> [What to produce] From the data that follows, report the number of lines including "format", and only that number.

> [Material for this task]
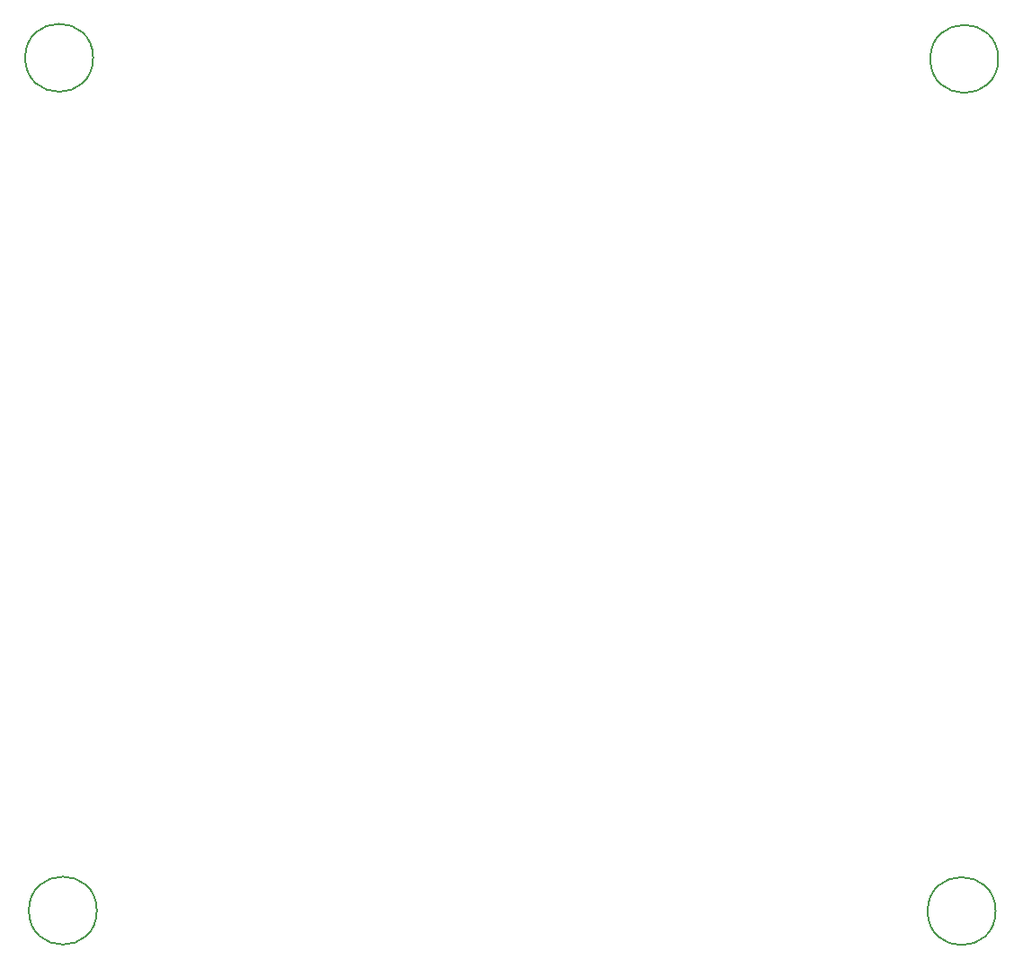
<source format=gbr>
%TF.GenerationSoftware,KiCad,Pcbnew,8.0.2*%
%TF.CreationDate,2024-05-07T00:14:14+01:00*%
%TF.ProjectId,VISIR_Lei_Ohm,56495349-525f-44c6-9569-5f4f686d2e6b,rev?*%
%TF.SameCoordinates,Original*%
%TF.FileFunction,Other,Comment*%
%FSLAX46Y46*%
G04 Gerber Fmt 4.6, Leading zero omitted, Abs format (unit mm)*
G04 Created by KiCad (PCBNEW 8.0.2) date 2024-05-07 00:14:14*
%MOMM*%
%LPD*%
G01*
G04 APERTURE LIST*
%ADD10C,0.150000*%
G04 APERTURE END LIST*
D10*
%TO.C,H4*%
X213900000Y-115800000D02*
G75*
G02*
X207500000Y-115800000I-3200000J0D01*
G01*
X207500000Y-115800000D02*
G75*
G02*
X213900000Y-115800000I3200000J0D01*
G01*
%TO.C,H3*%
X129250000Y-115750000D02*
G75*
G02*
X122850000Y-115750000I-3200000J0D01*
G01*
X122850000Y-115750000D02*
G75*
G02*
X129250000Y-115750000I3200000J0D01*
G01*
%TO.C,H2*%
X128900000Y-35500000D02*
G75*
G02*
X122500000Y-35500000I-3200000J0D01*
G01*
X122500000Y-35500000D02*
G75*
G02*
X128900000Y-35500000I3200000J0D01*
G01*
%TO.C,H1*%
X214150000Y-35600000D02*
G75*
G02*
X207750000Y-35600000I-3200000J0D01*
G01*
X207750000Y-35600000D02*
G75*
G02*
X214150000Y-35600000I3200000J0D01*
G01*
%TD*%
M02*

</source>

> [Answer box] 2